##### INFORMATION PROVIDED
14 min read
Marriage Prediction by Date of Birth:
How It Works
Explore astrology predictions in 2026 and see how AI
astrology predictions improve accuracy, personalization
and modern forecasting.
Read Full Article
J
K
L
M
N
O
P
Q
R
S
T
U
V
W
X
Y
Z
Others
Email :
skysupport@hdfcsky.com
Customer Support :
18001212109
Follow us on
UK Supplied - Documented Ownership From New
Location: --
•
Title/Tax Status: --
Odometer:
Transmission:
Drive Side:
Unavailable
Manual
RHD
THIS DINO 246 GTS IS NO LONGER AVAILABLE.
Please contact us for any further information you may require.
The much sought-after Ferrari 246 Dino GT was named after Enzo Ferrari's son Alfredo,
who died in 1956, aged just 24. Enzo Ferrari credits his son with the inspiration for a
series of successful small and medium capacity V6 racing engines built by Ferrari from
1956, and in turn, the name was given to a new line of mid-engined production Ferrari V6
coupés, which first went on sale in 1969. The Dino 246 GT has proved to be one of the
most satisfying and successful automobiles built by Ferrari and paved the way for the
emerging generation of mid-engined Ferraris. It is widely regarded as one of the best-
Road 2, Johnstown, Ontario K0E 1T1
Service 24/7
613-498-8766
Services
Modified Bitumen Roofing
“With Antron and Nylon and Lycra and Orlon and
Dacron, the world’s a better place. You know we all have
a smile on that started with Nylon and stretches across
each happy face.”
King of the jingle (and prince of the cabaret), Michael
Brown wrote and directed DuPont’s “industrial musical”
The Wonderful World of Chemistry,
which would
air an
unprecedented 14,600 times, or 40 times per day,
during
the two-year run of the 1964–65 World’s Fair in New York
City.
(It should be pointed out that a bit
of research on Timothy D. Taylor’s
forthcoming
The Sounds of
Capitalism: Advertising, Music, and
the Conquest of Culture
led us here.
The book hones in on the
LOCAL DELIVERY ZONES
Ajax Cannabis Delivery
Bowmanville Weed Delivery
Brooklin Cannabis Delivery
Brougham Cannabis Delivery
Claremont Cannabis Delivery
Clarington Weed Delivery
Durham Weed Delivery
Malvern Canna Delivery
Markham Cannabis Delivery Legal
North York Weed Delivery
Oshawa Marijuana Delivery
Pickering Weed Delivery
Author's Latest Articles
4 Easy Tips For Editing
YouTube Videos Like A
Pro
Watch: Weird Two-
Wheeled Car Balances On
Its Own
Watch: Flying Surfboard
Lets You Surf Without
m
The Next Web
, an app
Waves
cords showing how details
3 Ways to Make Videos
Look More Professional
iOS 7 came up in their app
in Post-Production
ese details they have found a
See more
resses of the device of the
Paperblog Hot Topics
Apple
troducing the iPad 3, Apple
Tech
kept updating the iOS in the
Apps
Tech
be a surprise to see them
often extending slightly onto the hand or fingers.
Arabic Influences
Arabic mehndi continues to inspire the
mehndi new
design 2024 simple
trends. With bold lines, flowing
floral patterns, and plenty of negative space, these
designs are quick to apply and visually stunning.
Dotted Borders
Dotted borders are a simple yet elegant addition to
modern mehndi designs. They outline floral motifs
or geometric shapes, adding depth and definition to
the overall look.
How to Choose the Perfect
##########
REQUIREMENT => Set down every line of the material above exactly as it appears, keeping the original order and line breaks.

ANSWER FOR THE TASK =>
14 min read
Marriage Prediction by Date of Birth:
How It Works
Explore astrology predictions in 2026 and see how AI
astrology predictions improve accuracy, personalization
and modern forecasting.
Read Full Article
J
K
L
M
N
O
P
Q
R
S
T
U
V
W
X
Y
Z
Others
Email :
skysupport@hdfcsky.com
Customer Support :
18001212109
Follow us on
UK Supplied - Documented Ownership From New
Location: --
•
Title/Tax Status: --
Odometer:
Transmission:
Drive Side:
Unavailable
Manual
RHD
THIS DINO 246 GTS IS NO LONGER AVAILABLE.
Please contact us for any further information you may require.
The much sought-after Ferrari 246 Dino GT was named after Enzo Ferrari's son Alfredo,
who died in 1956, aged just 24. Enzo Ferrari credits his son with the inspiration for a
series of successful small and medium capacity V6 racing engines built by Ferrari from
1956, and in turn, the name was given to a new line of mid-engined production Ferrari V6
coupés, which first went on sale in 1969. The Dino 246 GT has proved to be one of the
most satisfying and successful automobiles built by Ferrari and paved the way for the
emerging generation of mid-engined Ferraris. It is widely regarded as one of the best-
Road 2, Johnstown, Ontario K0E 1T1
Service 24/7
613-498-8766
Services
Modified Bitumen Roofing
“With Antron and Nylon and Lycra and Orlon and
Dacron, the world’s a better place. You know we all have
a smile on that started with Nylon and stretches across
each happy face.”
King of the jingle (and prince of the cabaret), Michael
Brown wrote and directed DuPont’s “industrial musical”
The Wonderful World of Chemistry,
which would
air an
unprecedented 14,600 times, or 40 times per day,
during
the two-year run of the 1964–65 World’s Fair in New York
City.
(It should be pointed out that a bit
of research on Timothy D. Taylor’s
forthcoming
The Sounds of
Capitalism: Advertising, Music, and
the Conquest of Culture
led us here.
The book hones in on the
LOCAL DELIVERY ZONES
Ajax Cannabis Delivery
Bowmanville Weed Delivery
Brooklin Cannabis Delivery
Brougham Cannabis Delivery
Claremont Cannabis Delivery
Clarington Weed Delivery
Durham Weed Delivery
Malvern Canna Delivery
Markham Cannabis Delivery Legal
North York Weed Delivery
Oshawa Marijuana Delivery
Pickering Weed Delivery
Author's Latest Articles
4 Easy Tips For Editing
YouTube Videos Like A
Pro
Watch: Weird Two-
Wheeled Car Balances On
Its Own
Watch: Flying Surfboard
Lets You Surf Without
m
The Next Web
, an app
Waves
cords showing how details
3 Ways to Make Videos
Look More Professional
iOS 7 came up in their app
in Post-Production
ese details they have found a
See more
resses of the device of the
Paperblog Hot Topics
Apple
troducing the iPad 3, Apple
Tech
kept updating the iOS in the
Apps
Tech
be a surprise to see them
often extending slightly onto the hand or fingers.
Arabic Influences
Arabic mehndi continues to inspire the
mehndi new
design 2024 simple
trends. With bold lines, flowing
floral patterns, and plenty of negative space, these
designs are quick to apply and visually stunning.
Dotted Borders
Dotted borders are a simple yet elegant addition to
modern mehndi designs. They outline floral motifs
or geometric shapes, adding depth and definition to
the overall look.
How to Choose the Perfect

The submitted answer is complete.